MATERIAL FOR THIS TASK section start

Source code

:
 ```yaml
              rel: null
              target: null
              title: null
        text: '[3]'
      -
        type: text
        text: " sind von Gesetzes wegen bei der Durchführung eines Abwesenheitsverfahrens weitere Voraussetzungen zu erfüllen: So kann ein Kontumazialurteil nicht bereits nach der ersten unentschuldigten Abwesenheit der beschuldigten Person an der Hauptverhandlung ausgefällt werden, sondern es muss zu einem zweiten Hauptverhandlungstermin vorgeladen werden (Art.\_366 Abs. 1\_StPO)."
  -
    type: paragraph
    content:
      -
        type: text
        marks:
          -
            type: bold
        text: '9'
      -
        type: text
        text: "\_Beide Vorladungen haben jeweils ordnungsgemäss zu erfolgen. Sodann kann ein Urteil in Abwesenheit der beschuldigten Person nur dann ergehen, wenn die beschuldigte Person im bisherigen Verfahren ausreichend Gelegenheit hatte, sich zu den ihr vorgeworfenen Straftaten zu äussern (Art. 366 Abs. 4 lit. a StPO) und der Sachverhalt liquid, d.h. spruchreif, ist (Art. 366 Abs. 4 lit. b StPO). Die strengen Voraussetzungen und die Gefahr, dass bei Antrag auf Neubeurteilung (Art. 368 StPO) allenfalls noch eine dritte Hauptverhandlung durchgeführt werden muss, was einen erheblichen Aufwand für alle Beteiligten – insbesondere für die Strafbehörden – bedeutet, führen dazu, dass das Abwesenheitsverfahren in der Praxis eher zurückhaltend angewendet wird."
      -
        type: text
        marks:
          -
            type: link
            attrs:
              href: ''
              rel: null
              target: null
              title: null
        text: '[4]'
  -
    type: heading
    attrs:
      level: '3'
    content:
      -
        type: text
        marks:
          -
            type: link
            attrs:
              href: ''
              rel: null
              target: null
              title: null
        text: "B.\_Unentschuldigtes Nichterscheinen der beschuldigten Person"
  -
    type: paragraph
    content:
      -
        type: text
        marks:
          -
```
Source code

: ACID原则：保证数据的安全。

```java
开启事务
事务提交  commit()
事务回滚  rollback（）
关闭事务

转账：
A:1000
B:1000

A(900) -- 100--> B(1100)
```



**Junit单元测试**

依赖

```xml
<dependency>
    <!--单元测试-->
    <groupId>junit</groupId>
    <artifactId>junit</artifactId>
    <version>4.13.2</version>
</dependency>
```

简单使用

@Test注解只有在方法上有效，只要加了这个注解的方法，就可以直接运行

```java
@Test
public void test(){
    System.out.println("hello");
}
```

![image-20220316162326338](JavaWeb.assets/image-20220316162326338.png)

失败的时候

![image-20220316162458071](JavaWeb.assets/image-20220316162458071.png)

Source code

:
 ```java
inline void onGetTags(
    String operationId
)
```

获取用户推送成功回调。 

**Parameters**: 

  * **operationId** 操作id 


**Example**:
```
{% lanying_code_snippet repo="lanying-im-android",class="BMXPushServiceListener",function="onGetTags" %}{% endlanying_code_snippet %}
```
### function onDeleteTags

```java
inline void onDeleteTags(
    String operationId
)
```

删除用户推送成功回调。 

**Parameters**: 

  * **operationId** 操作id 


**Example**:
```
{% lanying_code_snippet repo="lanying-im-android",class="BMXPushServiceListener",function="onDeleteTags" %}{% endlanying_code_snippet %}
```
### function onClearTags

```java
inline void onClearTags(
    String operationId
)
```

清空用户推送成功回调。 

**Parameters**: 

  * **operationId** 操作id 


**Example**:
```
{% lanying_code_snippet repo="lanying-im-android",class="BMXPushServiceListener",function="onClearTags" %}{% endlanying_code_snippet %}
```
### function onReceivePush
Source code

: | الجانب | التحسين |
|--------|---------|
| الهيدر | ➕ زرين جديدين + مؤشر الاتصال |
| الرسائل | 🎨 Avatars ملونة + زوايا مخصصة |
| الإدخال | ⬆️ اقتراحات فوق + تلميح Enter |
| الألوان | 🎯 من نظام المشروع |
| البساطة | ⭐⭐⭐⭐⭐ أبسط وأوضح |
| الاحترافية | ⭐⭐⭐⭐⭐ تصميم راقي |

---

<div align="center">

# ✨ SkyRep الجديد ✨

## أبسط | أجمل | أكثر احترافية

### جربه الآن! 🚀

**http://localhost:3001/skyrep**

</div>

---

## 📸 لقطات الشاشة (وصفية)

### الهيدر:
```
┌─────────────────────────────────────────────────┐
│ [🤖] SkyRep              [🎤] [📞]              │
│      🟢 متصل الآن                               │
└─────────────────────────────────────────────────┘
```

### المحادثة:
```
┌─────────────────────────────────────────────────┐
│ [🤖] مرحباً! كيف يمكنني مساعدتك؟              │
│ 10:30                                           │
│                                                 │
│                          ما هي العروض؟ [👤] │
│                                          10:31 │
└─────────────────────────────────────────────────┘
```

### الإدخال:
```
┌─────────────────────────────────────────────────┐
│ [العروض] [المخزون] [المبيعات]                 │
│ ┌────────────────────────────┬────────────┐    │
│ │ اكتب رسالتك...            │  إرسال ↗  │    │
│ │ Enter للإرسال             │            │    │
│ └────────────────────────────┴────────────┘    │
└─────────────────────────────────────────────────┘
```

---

MATERIAL FOR THIS TASK section end

Copy out the lines of the data where the string "onClearTags" occurs.

### function onClearTags
inline void onClearTags(
{% lanying_code_snippet repo="lanying-im-android",class="BMXPushServiceListener",function="onClearTags" %}{% endlanying_code_snippet %}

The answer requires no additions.